Consigne 1: Présentez sous forme de liste le paragraphe du texte qui commence par « Vous n'étiez pas, ma chère Angèle », en conservant ses faits principaux.

Texte présenté:
· · ·
La première conférence de Je Suis Partout

jsp150144

Vous n'étiez pas, ma chère Angèle, à la première de nos conférences, et vous avez bien voulu m'en exprimer votre regret. Votre province est lointaine, votre foyer vous retient loin de Paris. Vous auriez tant aimé pourtant, me dites-vous avec ironie, venir applaudir les formules du Front populaire, auxquelles vous restez obstinément fidèle. Ce n'est pas parce qu'elles sont soutenues par un affreux conglomérat d'hitlero-fascistes et de réactionnaires vendus aux Japonais qu'elles ont cessé de vous paraître charmantes. Et puis, ma chère Angèle, chacun sait que vous avez l'esprit libre, et que vous êtes attirée de surcroît, vous républicaine de conviction et grande admiratrice des démocraties, par tout ce que l'Europe d'aujourd'hui contient d'hostile à votre coeur. Ainsi va, je veux le croire, votre délicieuse sensibilité féminine.
· · ·
Consigne 2: Dans les enregistrements, recopiez les lignes à partir de celle qui contient « HOME OF WELDING » jusqu'à celle qui contient « 0 324 784 64 99 ». Remplacez « Gönder » par « Yolla » et ne modifiez rien d'autre.

(Enregistrements tirés d'une collecte de données)
· · ·
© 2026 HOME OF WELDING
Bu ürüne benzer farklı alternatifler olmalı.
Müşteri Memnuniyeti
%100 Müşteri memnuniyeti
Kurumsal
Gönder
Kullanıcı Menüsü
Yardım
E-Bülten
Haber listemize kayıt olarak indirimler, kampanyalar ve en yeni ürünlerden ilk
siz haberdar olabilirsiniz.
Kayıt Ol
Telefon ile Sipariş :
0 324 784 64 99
· · ·
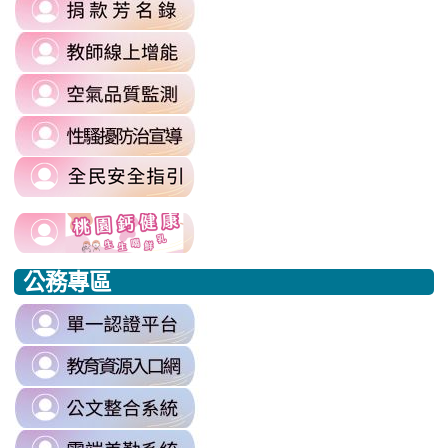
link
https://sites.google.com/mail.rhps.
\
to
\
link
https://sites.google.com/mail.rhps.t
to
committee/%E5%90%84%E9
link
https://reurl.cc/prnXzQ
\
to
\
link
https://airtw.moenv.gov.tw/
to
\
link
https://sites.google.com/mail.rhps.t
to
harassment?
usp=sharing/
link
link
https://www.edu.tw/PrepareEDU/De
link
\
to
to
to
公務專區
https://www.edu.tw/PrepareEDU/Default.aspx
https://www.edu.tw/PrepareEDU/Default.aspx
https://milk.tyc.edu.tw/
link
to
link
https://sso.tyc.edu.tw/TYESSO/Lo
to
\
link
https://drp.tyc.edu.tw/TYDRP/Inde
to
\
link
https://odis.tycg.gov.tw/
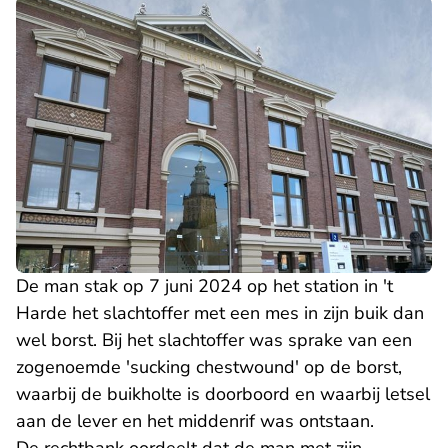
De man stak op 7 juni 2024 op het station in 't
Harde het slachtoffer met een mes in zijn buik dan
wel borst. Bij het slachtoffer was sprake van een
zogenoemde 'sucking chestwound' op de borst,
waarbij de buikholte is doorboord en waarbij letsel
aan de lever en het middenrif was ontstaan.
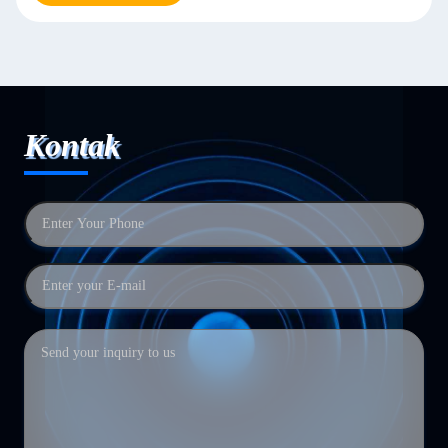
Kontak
· · ·
Résultat 1:
- Angèle n'a pas assisté à la première conférence et a exprimé son regret.
- Sa province lointaine et son foyer la retiennent loin de Paris.
- Elle affirme avec ironie qu'elle aurait aimé venir applaudir les formules du Front populaire, auxquelles elle reste obstinément fidèle.
- Ces formules sont soutenues par « un affreux conglomérat d'hitlero-fascistes et de réactionnaires vendus aux Japonais », mais elles continuent de lui paraître charmantes.
- Républicaine de conviction et grande admiratrice des démocraties, elle a l'esprit libre et se sent attirée par tout ce qui, dans l'Europe d'aujourd'hui, est hostile à son cœur.
- L'auteur y voit l'effet de sa « délicieuse sensibilité féminine ».

Résultat 2:
© 2026 HOME OF WELDING
Bu ürüne benzer farklı alternatifler olmalı.
Müşteri Memnuniyeti
%100 Müşteri memnuniyeti
Kurumsal
Yolla
Kullanıcı Menüsü
Yardım
E-Bülten
Haber listemize kayıt olarak indirimler, kampanyalar ve en yeni ürünlerden ilk
siz haberdar olabilirsiniz.
Kayıt Ol
Telefon ile Sipariş :
0 324 784 64 99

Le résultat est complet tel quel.